**Data block:**
-*-*-

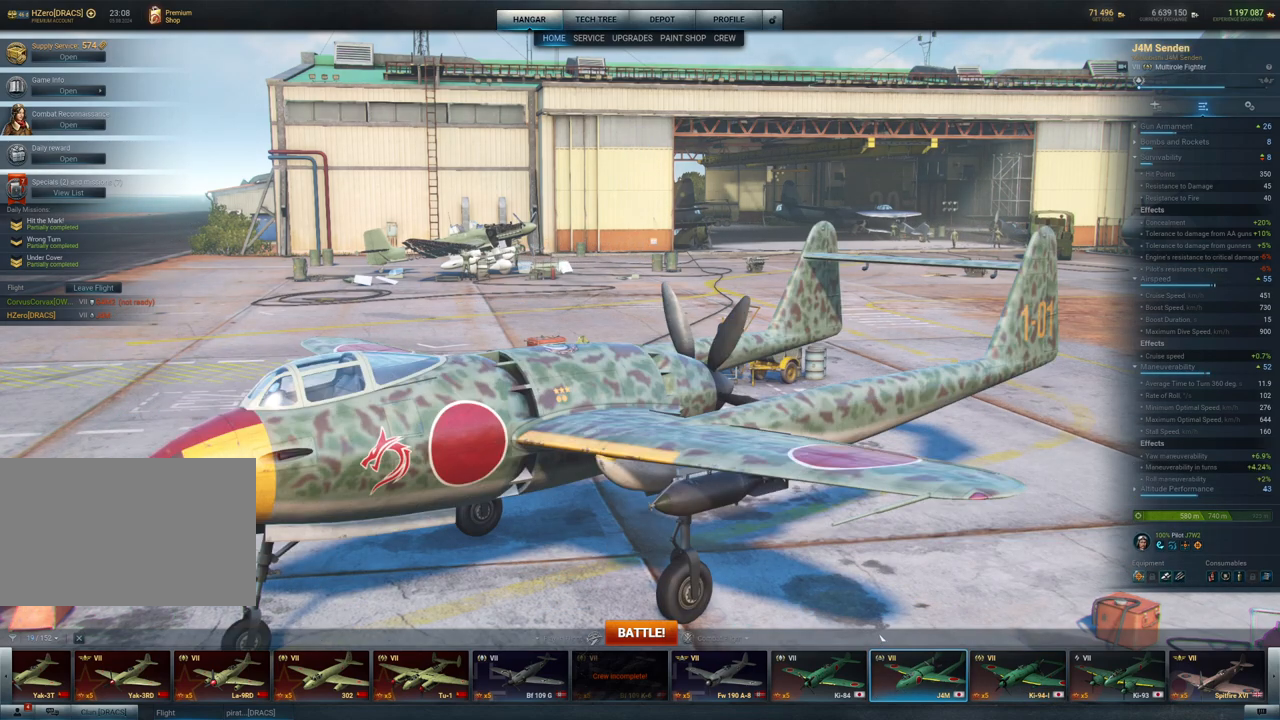
{"keys": [], "mouse": [], "mouse_move": "still", "events": []}
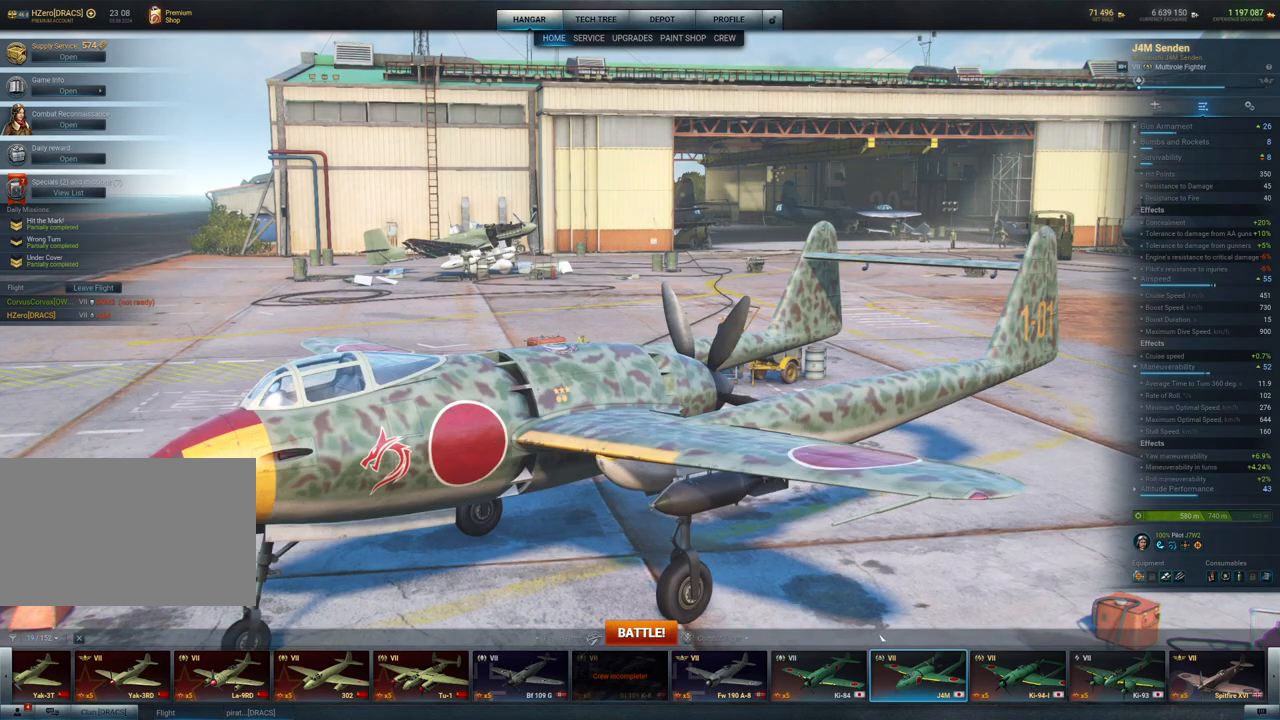
{"keys": [], "mouse": [], "mouse_move": "up-left", "events": []}
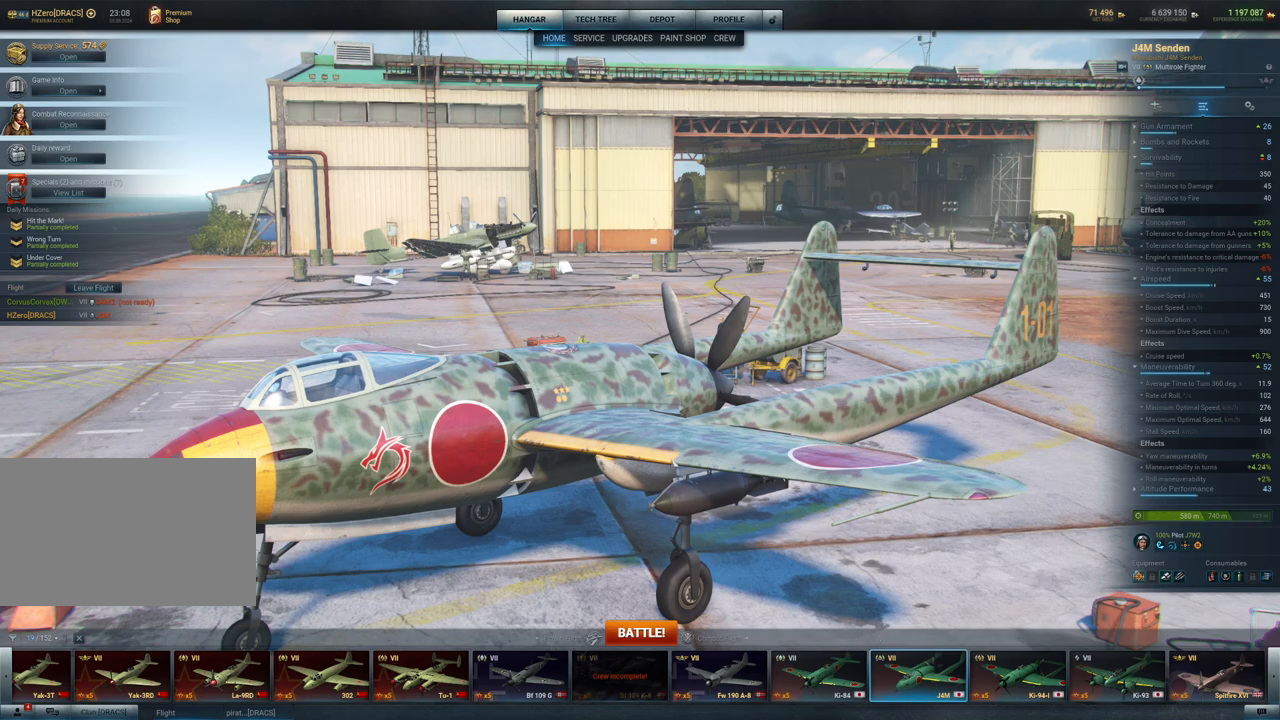
{"keys": [], "mouse": ["left"], "mouse_move": "still", "events": [[284, "mouse_left", "down"]]}
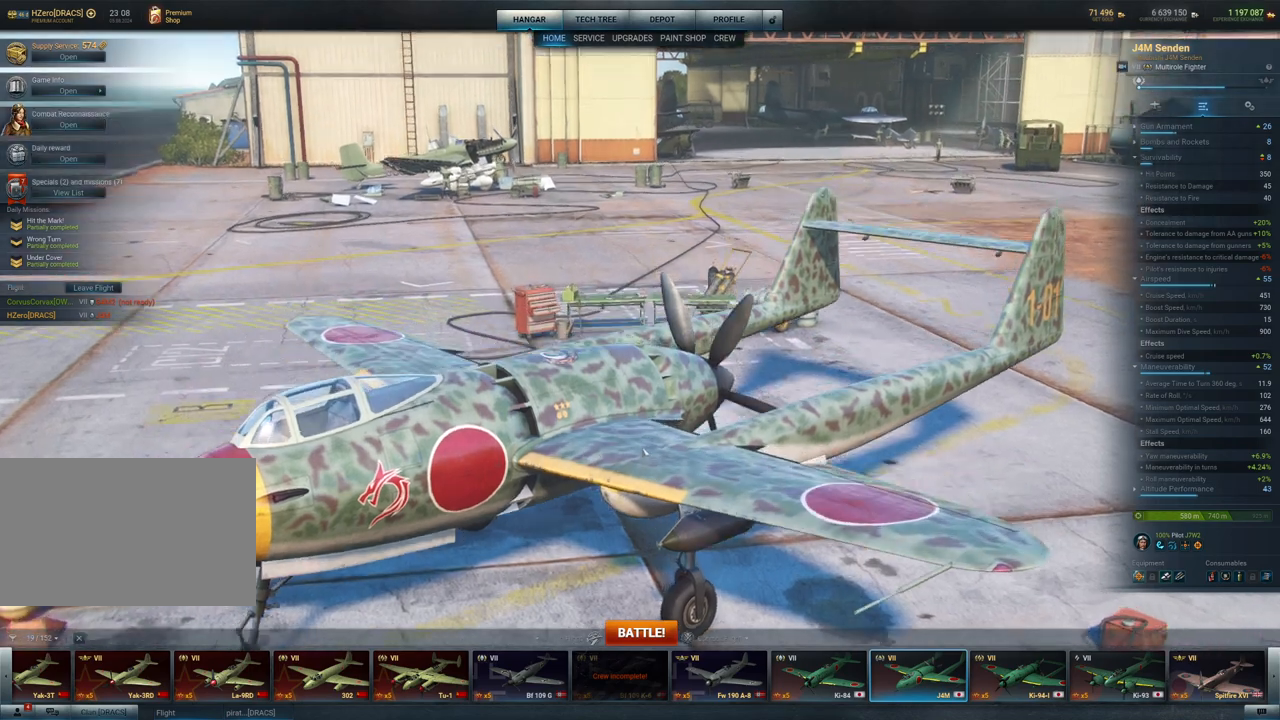
{"keys": [], "mouse": ["left"], "mouse_move": "still", "events": []}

-*-*-

**Exercise description:** A word-for-word copy of the data above is needed, one that omits the pictures.

**Answer to this problem:**
{"keys": [], "mouse": [], "mouse_move": "still", "events": []}
{"keys": [], "mouse": [], "mouse_move": "up-left", "events": []}
{"keys": [], "mouse": ["left"], "mouse_move": "still", "events": [[284, "mouse_left", "down"]]}
{"keys": [], "mouse": ["left"], "mouse_move": "still", "events": []}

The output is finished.